Exercise → Could you retype the lines below, starting at the line holding "Examine Complementary/Back-up Options" and stopping at the line holding "Phone: 435-259-2683 |", inclusive? Copy them exactly and drop the images.

Dataset entries →
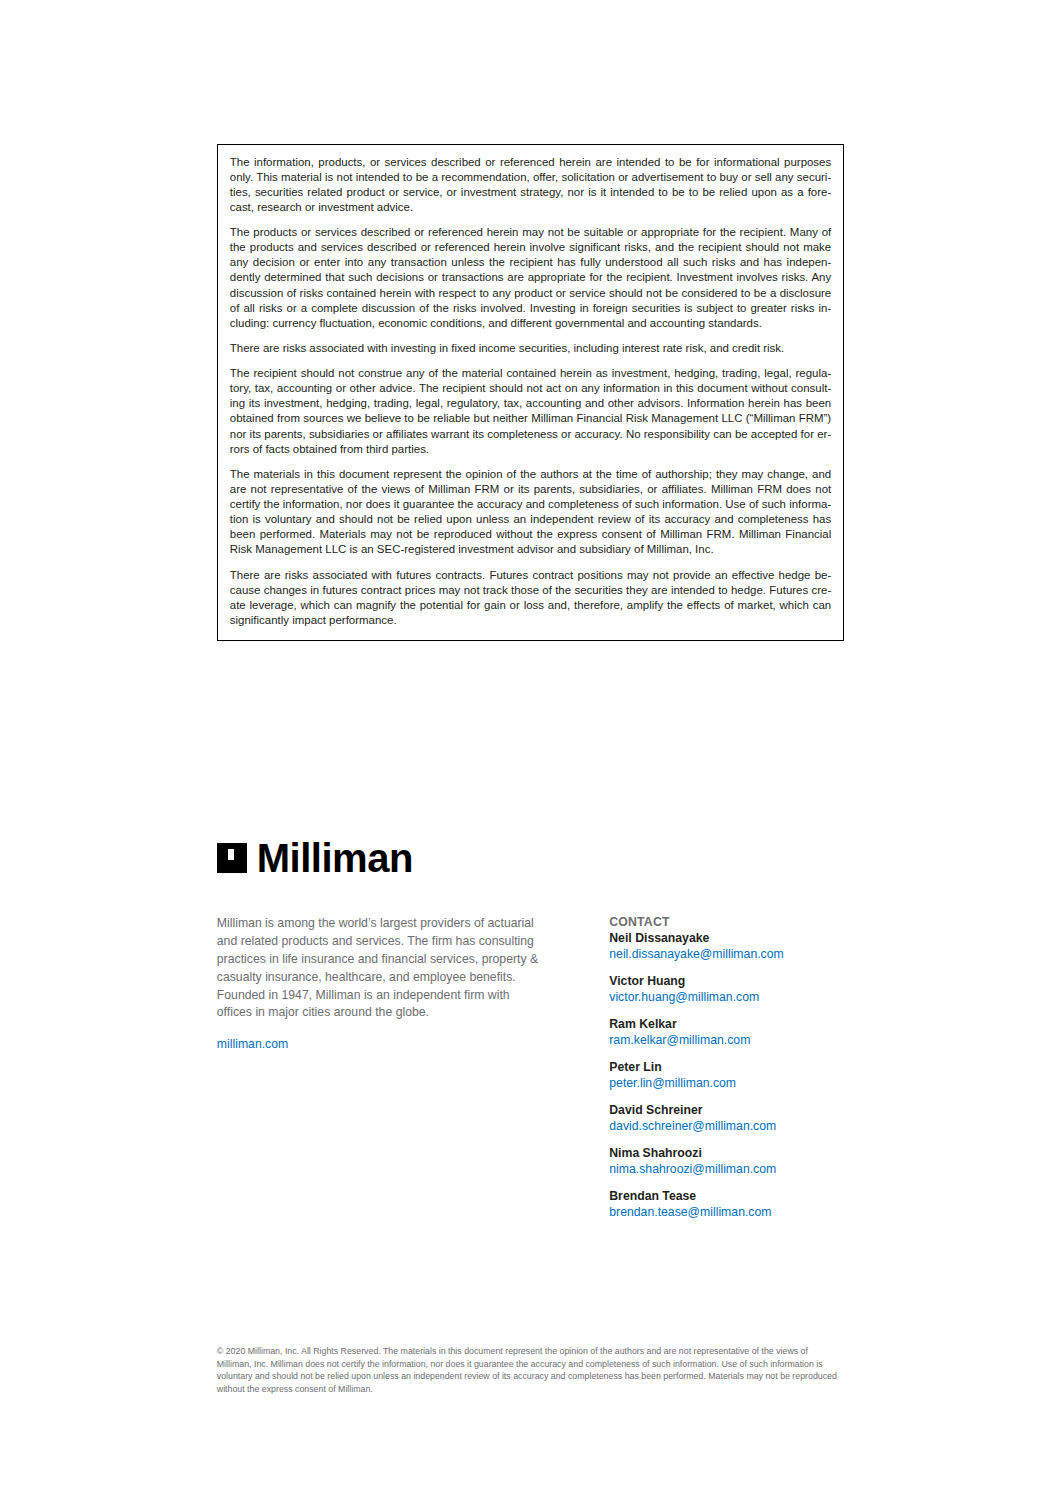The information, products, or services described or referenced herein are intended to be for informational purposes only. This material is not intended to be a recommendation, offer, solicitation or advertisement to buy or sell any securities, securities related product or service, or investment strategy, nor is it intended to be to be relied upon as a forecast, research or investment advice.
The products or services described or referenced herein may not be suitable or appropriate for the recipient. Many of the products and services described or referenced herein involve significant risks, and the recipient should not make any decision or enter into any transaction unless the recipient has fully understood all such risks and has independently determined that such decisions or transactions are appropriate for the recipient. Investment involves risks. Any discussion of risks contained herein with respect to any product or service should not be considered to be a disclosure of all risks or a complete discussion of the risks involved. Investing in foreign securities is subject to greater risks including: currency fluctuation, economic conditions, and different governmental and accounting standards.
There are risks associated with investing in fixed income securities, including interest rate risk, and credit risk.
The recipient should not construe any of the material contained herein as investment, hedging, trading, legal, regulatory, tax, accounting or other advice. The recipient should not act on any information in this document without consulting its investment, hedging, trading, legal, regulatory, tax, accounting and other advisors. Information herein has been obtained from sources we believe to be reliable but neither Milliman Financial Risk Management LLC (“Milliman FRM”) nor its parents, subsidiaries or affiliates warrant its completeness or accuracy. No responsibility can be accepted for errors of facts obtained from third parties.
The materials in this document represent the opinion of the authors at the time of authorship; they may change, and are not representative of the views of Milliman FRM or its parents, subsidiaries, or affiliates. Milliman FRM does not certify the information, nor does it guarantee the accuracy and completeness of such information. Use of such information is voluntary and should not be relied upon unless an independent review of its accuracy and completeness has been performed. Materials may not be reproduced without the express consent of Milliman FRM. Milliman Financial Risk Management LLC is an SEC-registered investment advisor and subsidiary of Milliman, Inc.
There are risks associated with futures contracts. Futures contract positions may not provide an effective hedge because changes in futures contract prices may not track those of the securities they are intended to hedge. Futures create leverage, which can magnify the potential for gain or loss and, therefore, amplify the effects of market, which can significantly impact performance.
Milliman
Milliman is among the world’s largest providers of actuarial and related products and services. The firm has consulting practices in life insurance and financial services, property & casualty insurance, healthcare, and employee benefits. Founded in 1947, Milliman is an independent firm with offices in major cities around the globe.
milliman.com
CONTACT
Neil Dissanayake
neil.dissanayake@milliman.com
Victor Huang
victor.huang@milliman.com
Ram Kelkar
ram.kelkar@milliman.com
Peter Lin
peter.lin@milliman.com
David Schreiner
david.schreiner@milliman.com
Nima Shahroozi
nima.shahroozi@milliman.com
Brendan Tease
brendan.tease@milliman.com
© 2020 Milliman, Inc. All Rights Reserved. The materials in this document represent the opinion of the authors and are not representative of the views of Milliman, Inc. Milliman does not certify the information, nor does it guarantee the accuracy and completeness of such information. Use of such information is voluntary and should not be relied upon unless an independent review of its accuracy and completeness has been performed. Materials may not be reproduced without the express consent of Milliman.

---

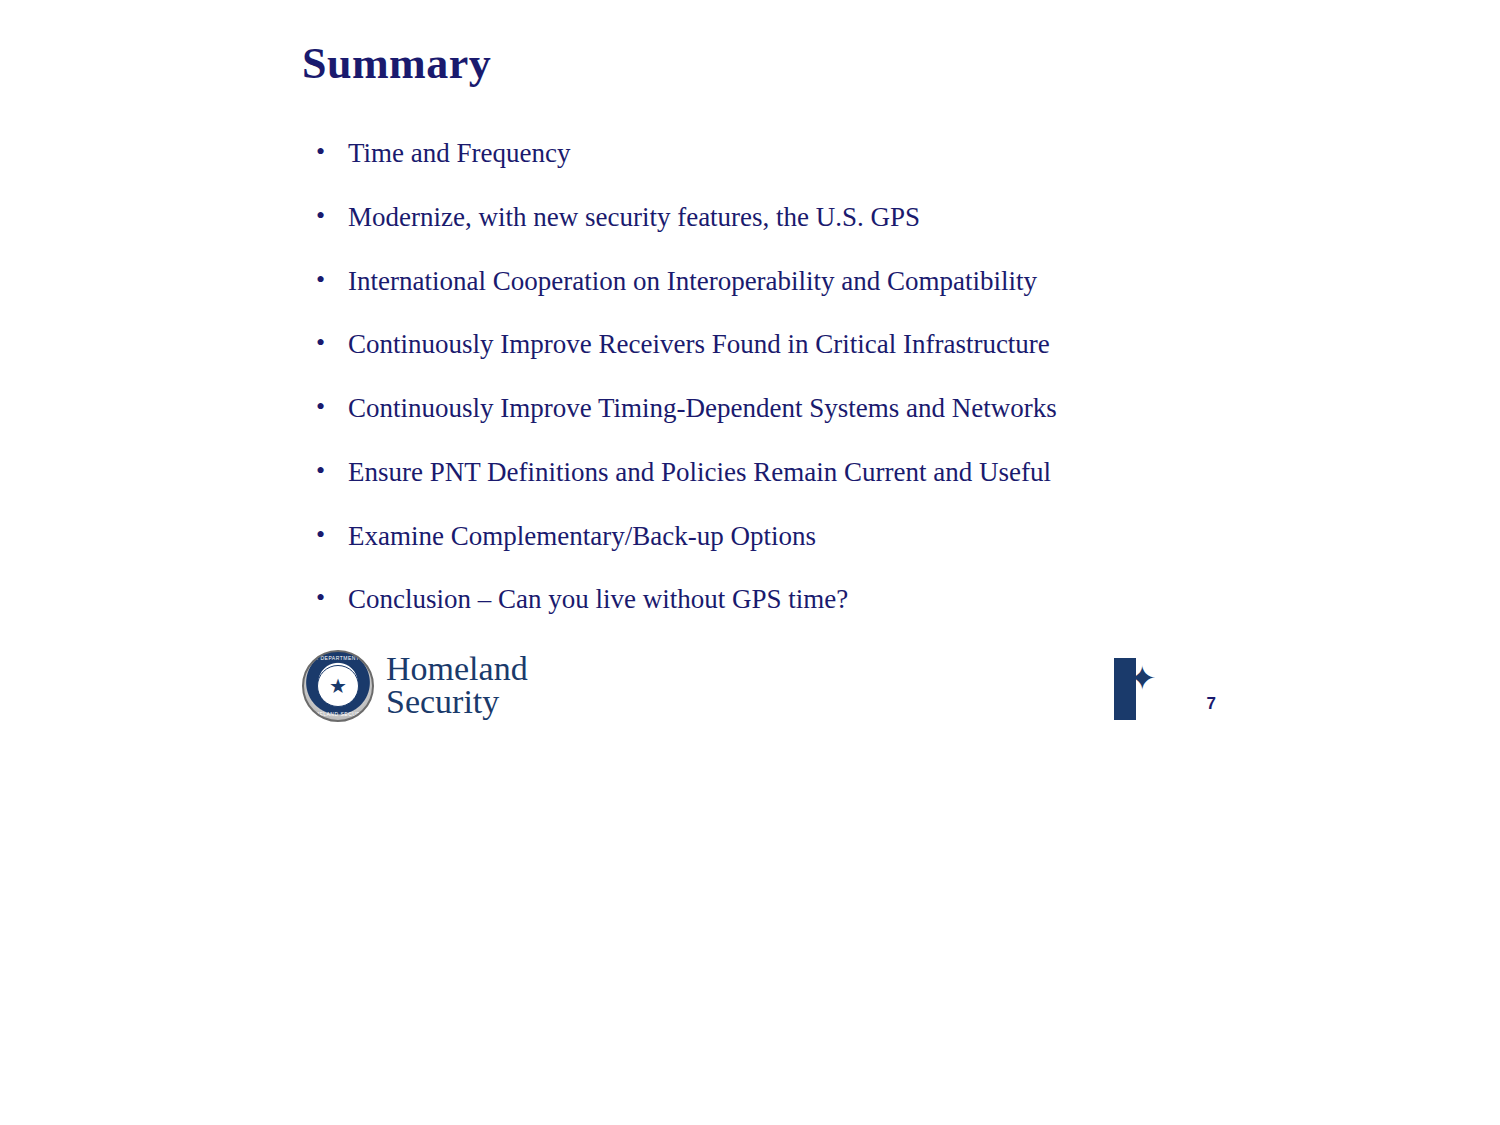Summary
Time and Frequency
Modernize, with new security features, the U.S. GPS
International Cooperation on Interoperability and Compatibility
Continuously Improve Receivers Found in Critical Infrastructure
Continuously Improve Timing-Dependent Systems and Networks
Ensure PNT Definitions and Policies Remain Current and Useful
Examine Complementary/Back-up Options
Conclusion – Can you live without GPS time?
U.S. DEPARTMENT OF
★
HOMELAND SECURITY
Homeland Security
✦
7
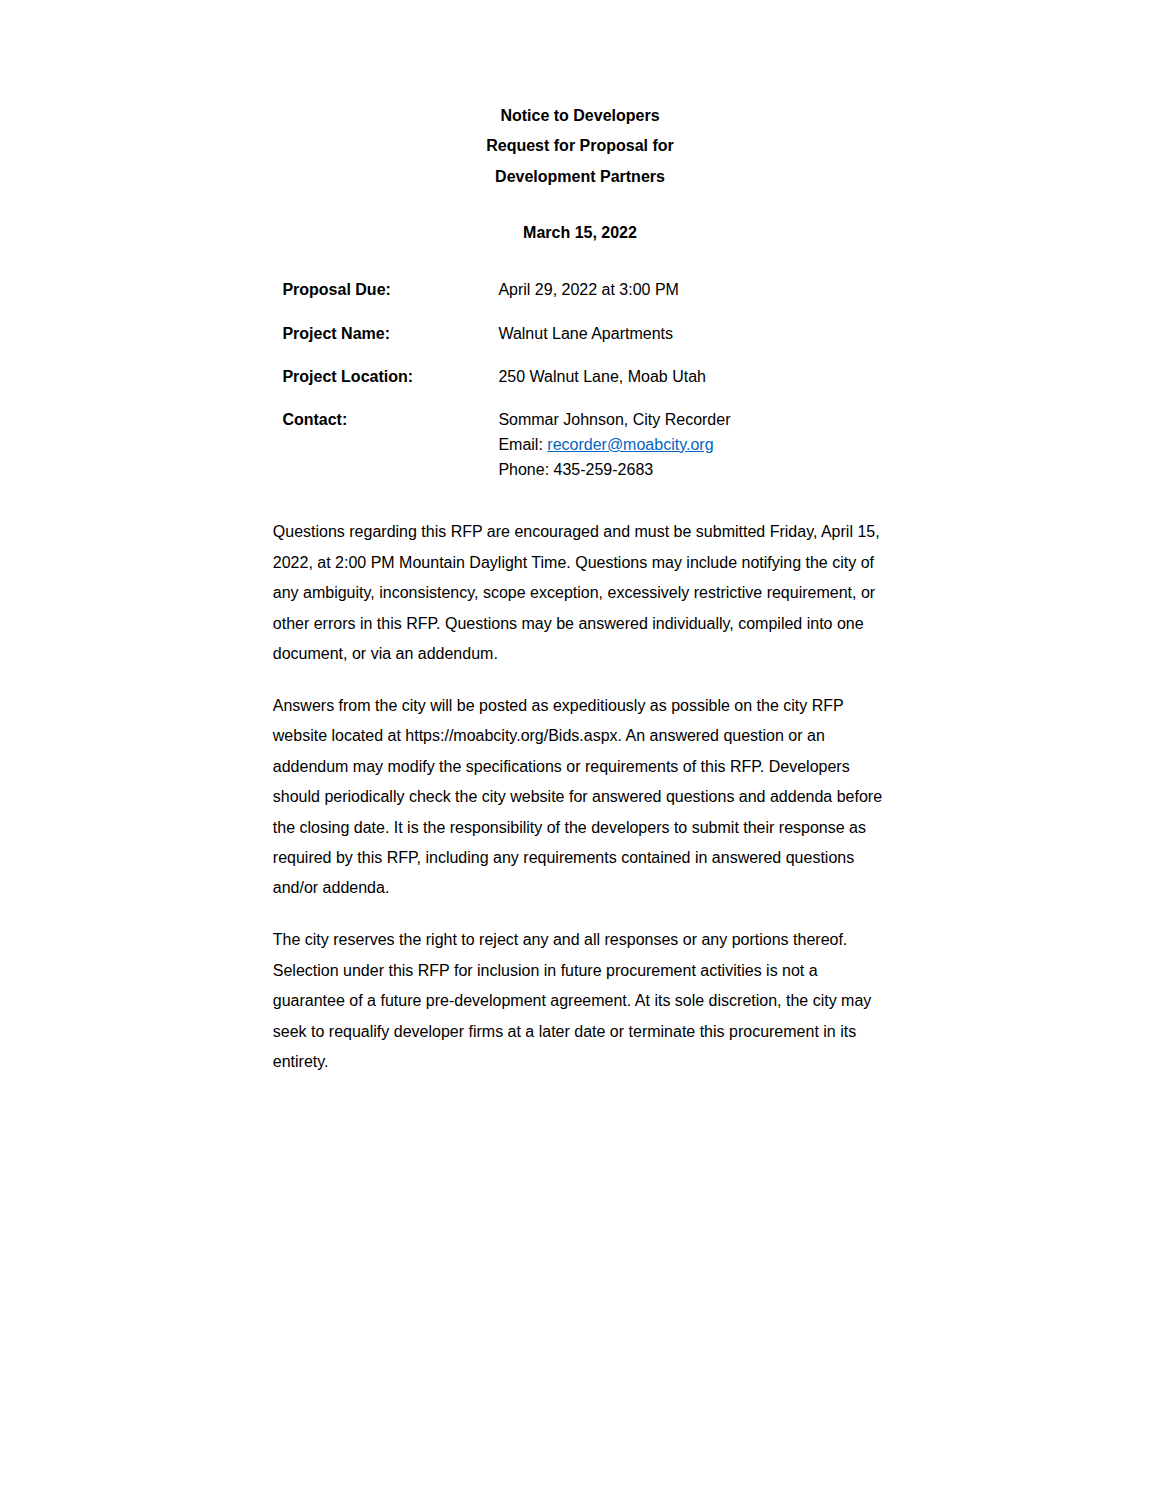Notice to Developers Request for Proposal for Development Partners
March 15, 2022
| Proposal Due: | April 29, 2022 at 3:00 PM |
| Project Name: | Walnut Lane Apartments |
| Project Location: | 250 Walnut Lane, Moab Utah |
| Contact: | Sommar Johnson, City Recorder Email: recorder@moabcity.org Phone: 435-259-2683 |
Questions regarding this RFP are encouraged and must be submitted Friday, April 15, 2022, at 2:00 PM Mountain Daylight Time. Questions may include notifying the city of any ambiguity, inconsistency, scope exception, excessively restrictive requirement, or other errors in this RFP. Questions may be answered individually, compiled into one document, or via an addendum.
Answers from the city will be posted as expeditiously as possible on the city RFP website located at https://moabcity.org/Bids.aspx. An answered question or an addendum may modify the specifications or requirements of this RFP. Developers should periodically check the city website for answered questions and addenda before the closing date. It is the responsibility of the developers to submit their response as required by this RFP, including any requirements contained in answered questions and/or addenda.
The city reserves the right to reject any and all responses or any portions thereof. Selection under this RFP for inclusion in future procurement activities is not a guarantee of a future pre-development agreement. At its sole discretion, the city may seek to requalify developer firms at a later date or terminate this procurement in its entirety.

Answer →
Examine Complementary/Back-up Options
Conclusion – Can you live without GPS time?
U.S. DEPARTMENT OF
★
HOMELAND SECURITY
Homeland Security
✦
7
Notice to Developers Request for Proposal for Development Partners
March 15, 2022
| Proposal Due: | April 29, 2022 at 3:00 PM |
| Project Name: | Walnut Lane Apartments |
| Project Location: | 250 Walnut Lane, Moab Utah |
| Contact: | Sommar Johnson, City Recorder Email: recorder@moabcity.org Phone: 435-259-2683 |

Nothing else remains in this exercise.